Re: DSM robustness failure (was Re: Peripatus/failures)

From: Thomas Munro <thomas(dot)munro(at)enterprisedb(dot)com>
To: Tom Lane <tgl(at)sss(dot)pgh(dot)pa(dot)us>
Cc: Larry Rosenman <ler(at)lerctr(dot)org>, Pg Hackers <pgsql-hackers(at)postgresql(dot)org>, Robert Haas <robertmhaas(at)gmail(dot)com>, Amit Kapila <amit(dot)kapila16(at)gmail(dot)com>
Subject: Re: DSM robustness failure (was Re: Peripatus/failures)
Date: 2018-10-18 02:58:06
Message-ID: CAEepm=2dyAcmZOUv8VsgWKiSRjjF1X0oRNecna94+nwTbyoGTQ@mail.gmail.com
Views: Raw Message | Whole Thread | Download mbox | Resend email
Thread:
Lists: pgsql-hackers

On Thu, Oct 18, 2018 at 2:36 PM Tom Lane <tgl(at)sss(dot)pgh(dot)pa(dot)us> wrote:
> Larry's REL_10_STABLE failure logs are interesting:
>
> https://buildfarm.postgresql.org/cgi-bin/show_log.pl?nm=peripatus&dt=2018-10-17%2020%3A42%3A17
>
> 2018-10-17 15:48:08.849 CDT [55240:7] LOG: dynamic shared memory control segment is corrupt
> 2018-10-17 15:48:08.849 CDT [55240:8] LOG: sem_destroy failed: Invalid argument
> 2018-10-17 15:48:08.850 CDT [55240:9] LOG: sem_destroy failed: Invalid argument
> 2018-10-17 15:48:08.850 CDT [55240:10] LOG: sem_destroy failed: Invalid argument
> 2018-10-17 15:48:08.850 CDT [55240:11] LOG: sem_destroy failed: Invalid argument
> ... lots more ...
> 2018-10-17 15:48:08.862 CDT [55240:122] LOG: sem_destroy failed: Invalid argument
> 2018-10-17 15:48:08.862 CDT [55240:123] LOG: sem_destroy failed: Invalid argument
> TRAP: FailedAssertion("!(dsm_control_mapped_size == 0)", File: "dsm.c", Line: 182)
>
> So at least in this case, not only did we lose the DSM segment but also
> all of our semaphores.

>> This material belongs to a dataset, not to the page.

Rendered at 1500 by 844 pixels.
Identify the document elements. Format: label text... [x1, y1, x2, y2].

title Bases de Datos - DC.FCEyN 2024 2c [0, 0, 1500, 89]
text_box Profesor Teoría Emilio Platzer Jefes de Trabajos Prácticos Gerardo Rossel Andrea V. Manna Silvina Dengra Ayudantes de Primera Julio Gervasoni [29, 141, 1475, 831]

Is it conceivable that Python somehow destroyed
> those objects, rather than stomping on the contents of the DSM segment?
> If not, how do we explain this log?

One idea: In the backend I'm looking at there is a contiguous run of
read/write mappings from the the location of the semaphore array
through to the DSM control segment. That means that a single runaway
loop/memcpy/memset etc could overwrite both of those. Eventually it
would run off the end of contiguously mapped space and SEGV, and we do
indeed see a segfault from that Python code before the trouble begins.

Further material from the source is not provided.